Rewrite the data below from its first line through the line containing "pièces montées par ce cercle.", replacing "actuellement" with "aujourd'hui" and changing nothing else.

************

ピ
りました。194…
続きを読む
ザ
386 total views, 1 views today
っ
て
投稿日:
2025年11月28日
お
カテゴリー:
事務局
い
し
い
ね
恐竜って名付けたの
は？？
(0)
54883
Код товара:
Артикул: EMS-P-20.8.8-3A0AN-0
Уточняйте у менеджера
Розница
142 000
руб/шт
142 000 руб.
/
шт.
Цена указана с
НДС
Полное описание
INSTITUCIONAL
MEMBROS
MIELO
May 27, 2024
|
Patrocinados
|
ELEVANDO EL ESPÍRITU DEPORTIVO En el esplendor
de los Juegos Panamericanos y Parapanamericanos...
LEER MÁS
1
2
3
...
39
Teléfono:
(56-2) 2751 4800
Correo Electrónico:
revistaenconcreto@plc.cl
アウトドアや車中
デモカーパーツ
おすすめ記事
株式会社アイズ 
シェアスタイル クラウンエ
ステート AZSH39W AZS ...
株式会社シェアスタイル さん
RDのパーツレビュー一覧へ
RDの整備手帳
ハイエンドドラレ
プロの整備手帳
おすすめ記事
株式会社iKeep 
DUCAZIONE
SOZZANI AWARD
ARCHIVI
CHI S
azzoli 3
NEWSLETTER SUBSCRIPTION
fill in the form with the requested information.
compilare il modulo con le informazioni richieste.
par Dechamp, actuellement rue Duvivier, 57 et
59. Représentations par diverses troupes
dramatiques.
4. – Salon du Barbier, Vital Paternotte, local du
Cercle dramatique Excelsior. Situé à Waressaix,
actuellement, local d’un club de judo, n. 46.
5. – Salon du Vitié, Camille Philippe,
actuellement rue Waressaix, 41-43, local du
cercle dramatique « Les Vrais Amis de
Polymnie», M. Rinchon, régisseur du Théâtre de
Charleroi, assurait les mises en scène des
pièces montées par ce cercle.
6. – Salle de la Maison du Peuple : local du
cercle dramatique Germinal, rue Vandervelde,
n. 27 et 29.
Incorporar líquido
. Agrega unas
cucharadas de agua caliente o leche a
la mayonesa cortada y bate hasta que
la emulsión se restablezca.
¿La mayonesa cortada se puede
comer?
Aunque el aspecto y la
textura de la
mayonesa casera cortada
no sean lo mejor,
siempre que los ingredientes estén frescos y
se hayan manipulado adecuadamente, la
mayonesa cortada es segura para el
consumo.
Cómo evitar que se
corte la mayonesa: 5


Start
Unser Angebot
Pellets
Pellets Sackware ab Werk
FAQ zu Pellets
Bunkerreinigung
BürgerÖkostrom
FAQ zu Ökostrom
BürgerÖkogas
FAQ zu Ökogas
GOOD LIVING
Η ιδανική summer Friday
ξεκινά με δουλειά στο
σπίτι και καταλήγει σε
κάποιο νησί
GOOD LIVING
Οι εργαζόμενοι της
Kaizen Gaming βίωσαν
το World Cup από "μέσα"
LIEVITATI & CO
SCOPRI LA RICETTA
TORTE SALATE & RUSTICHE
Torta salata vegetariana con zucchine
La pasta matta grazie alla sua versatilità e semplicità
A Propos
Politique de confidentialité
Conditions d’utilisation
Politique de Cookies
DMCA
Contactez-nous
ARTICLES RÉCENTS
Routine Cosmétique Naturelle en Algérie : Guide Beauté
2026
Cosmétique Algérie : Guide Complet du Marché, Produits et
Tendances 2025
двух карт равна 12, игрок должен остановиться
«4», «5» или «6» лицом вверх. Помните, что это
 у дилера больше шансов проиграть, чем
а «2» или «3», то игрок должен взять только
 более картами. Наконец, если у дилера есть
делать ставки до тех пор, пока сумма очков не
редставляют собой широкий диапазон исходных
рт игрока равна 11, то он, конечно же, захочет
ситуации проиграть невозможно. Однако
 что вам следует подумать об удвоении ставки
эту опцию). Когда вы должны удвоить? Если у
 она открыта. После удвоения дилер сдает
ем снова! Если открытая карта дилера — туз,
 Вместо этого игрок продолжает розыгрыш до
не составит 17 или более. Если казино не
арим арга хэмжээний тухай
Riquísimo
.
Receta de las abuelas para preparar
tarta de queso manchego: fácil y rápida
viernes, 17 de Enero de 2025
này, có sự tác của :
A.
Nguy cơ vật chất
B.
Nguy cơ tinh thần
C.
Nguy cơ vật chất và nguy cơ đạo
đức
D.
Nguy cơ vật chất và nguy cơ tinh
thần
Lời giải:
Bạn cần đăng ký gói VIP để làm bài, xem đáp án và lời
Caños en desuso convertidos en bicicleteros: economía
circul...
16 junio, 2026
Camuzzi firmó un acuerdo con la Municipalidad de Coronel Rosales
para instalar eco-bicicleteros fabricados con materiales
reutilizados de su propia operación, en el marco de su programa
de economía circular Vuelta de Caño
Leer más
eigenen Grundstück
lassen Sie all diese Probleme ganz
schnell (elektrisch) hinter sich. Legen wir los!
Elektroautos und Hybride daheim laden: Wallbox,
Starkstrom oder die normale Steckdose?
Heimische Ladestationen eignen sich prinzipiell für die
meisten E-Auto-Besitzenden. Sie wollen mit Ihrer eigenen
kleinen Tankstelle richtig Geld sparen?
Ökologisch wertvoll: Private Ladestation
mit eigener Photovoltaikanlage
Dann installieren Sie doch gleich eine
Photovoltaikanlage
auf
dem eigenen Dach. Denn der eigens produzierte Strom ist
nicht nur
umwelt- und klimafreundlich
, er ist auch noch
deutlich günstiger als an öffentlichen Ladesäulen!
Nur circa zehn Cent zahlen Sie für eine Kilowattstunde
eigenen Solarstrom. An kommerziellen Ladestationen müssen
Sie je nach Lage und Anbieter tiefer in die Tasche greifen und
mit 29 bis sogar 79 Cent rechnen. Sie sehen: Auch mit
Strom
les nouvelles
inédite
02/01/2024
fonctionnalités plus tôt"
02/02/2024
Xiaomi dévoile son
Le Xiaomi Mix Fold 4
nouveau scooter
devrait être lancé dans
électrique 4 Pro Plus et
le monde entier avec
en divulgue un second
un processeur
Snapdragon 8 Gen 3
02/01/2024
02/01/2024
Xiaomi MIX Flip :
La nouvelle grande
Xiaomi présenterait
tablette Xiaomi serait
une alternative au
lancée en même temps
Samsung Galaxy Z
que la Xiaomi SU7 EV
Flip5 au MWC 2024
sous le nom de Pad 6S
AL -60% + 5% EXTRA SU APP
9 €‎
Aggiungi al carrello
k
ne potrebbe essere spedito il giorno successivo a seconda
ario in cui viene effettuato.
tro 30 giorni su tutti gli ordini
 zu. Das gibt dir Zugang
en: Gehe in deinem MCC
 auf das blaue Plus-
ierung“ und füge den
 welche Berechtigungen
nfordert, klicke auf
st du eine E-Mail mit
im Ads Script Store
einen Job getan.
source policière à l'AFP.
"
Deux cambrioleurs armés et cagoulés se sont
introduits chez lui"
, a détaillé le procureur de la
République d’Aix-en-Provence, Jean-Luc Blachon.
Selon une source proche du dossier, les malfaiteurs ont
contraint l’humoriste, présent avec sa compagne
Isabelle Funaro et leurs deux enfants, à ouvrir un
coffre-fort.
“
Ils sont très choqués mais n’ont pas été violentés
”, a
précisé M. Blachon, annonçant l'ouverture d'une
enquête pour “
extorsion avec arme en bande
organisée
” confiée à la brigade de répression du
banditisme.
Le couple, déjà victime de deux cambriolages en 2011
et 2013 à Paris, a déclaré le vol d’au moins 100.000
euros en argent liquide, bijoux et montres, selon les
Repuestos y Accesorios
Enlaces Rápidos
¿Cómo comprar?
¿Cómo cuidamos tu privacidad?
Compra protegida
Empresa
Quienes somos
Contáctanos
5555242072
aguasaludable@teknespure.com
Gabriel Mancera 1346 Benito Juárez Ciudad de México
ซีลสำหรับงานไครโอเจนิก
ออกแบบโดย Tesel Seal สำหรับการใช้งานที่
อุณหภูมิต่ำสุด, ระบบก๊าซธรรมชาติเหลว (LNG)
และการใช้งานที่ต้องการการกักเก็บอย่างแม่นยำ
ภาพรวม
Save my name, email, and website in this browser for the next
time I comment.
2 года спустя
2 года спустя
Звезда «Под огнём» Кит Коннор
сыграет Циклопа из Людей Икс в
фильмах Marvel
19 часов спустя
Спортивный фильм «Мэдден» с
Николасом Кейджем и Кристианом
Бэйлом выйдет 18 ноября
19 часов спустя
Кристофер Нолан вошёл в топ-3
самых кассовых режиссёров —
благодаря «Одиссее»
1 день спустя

************

## Reply to the task
ピ
りました。194…
続きを読む
ザ
386 total views, 1 views today
っ
て
投稿日:
2025年11月28日
お
カテゴリー:
事務局
い
し
い
ね
恐竜って名付けたの
は？？
(0)
54883
Код товара:
Артикул: EMS-P-20.8.8-3A0AN-0
Уточняйте у менеджера
Розница
142 000
руб/шт
142 000 руб.
/
шт.
Цена указана с
НДС
Полное описание
INSTITUCIONAL
MEMBROS
MIELO
May 27, 2024
|
Patrocinados
|
ELEVANDO EL ESPÍRITU DEPORTIVO En el esplendor
de los Juegos Panamericanos y Parapanamericanos...
LEER MÁS
1
2
3
...
39
Teléfono:
(56-2) 2751 4800
Correo Electrónico:
revistaenconcreto@plc.cl
アウトドアや車中
デモカーパーツ
おすすめ記事
株式会社アイズ 
シェアスタイル クラウンエ
ステート AZSH39W AZS ...
株式会社シェアスタイル さん
RDのパーツレビュー一覧へ
RDの整備手帳
ハイエンドドラレ
プロの整備手帳
おすすめ記事
株式会社iKeep 
DUCAZIONE
SOZZANI AWARD
ARCHIVI
CHI S
azzoli 3
NEWSLETTER SUBSCRIPTION
fill in the form with the requested information.
compilare il modulo con le informazioni richieste.
par Dechamp, aujourd'hui rue Duvivier, 57 et
59. Représentations par diverses troupes
dramatiques.
4. – Salon du Barbier, Vital Paternotte, local du
Cercle dramatique Excelsior. Situé à Waressaix,
aujourd'hui, local d’un club de judo, n. 46.
5. – Salon du Vitié, Camille Philippe,
aujourd'hui rue Waressaix, 41-43, local du
cercle dramatique « Les Vrais Amis de
Polymnie», M. Rinchon, régisseur du Théâtre de
Charleroi, assurait les mises en scène des
pièces montées par ce cercle.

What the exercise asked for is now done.